Donde reaparece el niño maltratado ahora tan médico como Albertico Limonta (y después dicen mal de Félix B. Caignet).
Ya habían pasado más de treinta años desde la última vez en que Juvenal y Jorge se despidieron. Si recuerdan bien el muchacho se había fugado en un barco griego con la ayuda de Juve. Hacía años que no se escribían. Y un buen día invitan a Barocela a una reunión a la que concurrieron altas personalidades de la medicina de diferentes partes del mundo y… oh, milagro!!!. Allí estaba él, Julio, ahora un respetado profesional de la medicina.
Un día
funesto Juvenal se percata de una molestia en la lengua. Podía ser la prótesis
dental que lo estaba lastimando, pensó, y se dedicó a hacerle algunos arreglos.
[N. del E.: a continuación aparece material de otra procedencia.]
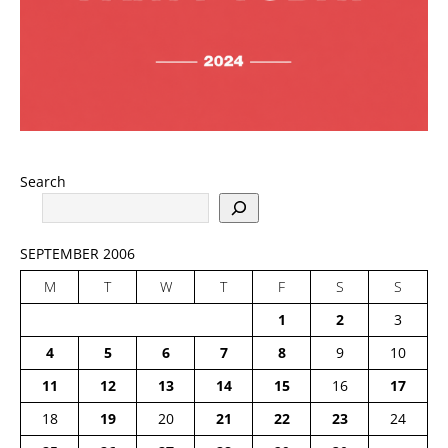
Search
SEPTEMBER 2006
M
T
W
T
F
S
S
1
2
3
4
5
6
7
8
9
10
11
12
13
14
15
16
17
18
19
20
21
22
23
24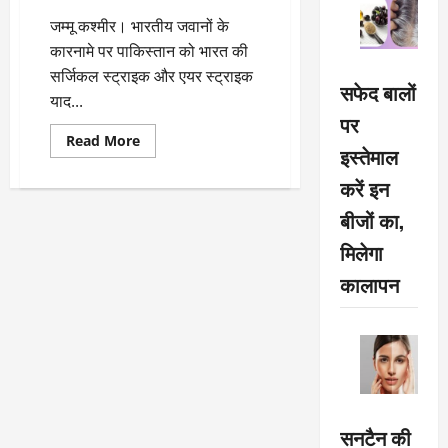
का
पढ़ें
जम्मू कश्मीर। भारतीय जवानों के
अब
तक
कारनामे पर पाकिस्तान को भारत की
पूरा
अपडेट
सर्जिकल स्ट्राइक और एयर स्ट्राइक
सफेद बालों
याद...
पर
Read
Read More
इस्तेमाल
more
about
भारतीय
करें इन
जवानों
के
बीजों का,
जवाब
से
मिलेगा
पाक
को
कालापन
आई
सर्जिकल
और
एयर
स्ट्राइक
की
याद
सनटैन की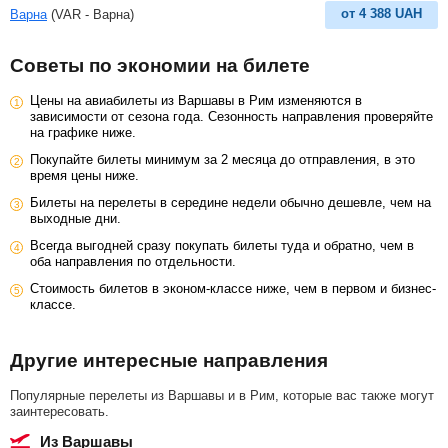
от
4 388
UAH
Варна
(VAR - Варна)
Советы по экономии на билете
Цены на авиабилеты из Варшавы в Рим изменяются в
зависимости от сезона года. Сезонность направления проверяйте
на графике ниже.
Покупайте билеты минимум за 2 месяца до отправления, в это
время цены ниже.
Билеты на перелеты в середине недели обычно дешевле, чем на
выходные дни.
Всегда выгодней сразу покупать билеты туда и обратно, чем в
оба направления по отдельности.
Стоимость билетов в эконом-классе ниже, чем в первом и бизнес-
классе.
Другие интересные направления
Популярные перелеты из Варшавы и в Рим, которые вас также могут
заинтересовать.
из Варшавы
Pero la molestia persistía. Entonces comenzó a tratarse el mismo: se observó
detenidamente… y lo descubrió que la molestia se la provocaba una afección casi
insignificante. Se aplicó una pincelada con un producto por él mismo creado por
si la afección era el inicio de una tumoración maligna. Con eso tendría, estaba
seguro. Pero la afección creció. Otro cualquiera habría tenido dudas, Juve no. Él
mismo hizo su diagnóstico: Leucoplacia de la lengua, provocada, dijo, por fumar
excesivamente. Mandó a hacer una biopsia y mientras, para ir adelantando, se
autodestruyó todas las papilas y las úlceras. (Era el 31 de diciembre de 1971).
Pero no tuvo
mejoría, con el transcurso del tiempo la molestia crecía. Consulta médicos de
la localidad y no queda satisfecho. Entonces acude al Hospital Lenin, de la
ciudad de Holguín. Le mandan a hacer una nueva biopsia; el diagnóstico es el
mismo hecho dos años atrás por el propio enfermo.
Juve sabía
que no tenía salvación y comienza a hacer los últimos y urgentes actos de su
vida… los libros los dejó con él hasta el final. Cuando estuvo seguro que ese
momento estaba muy cerca, donó su exquisita biblioteca al pueblo de Antilla. El 9 de
junio de 1976 dejó de funcionar la casi perfecta maquinaria de su cerebro. Ese día,
dicen en Antilla, murió el da Vinci del pueblo.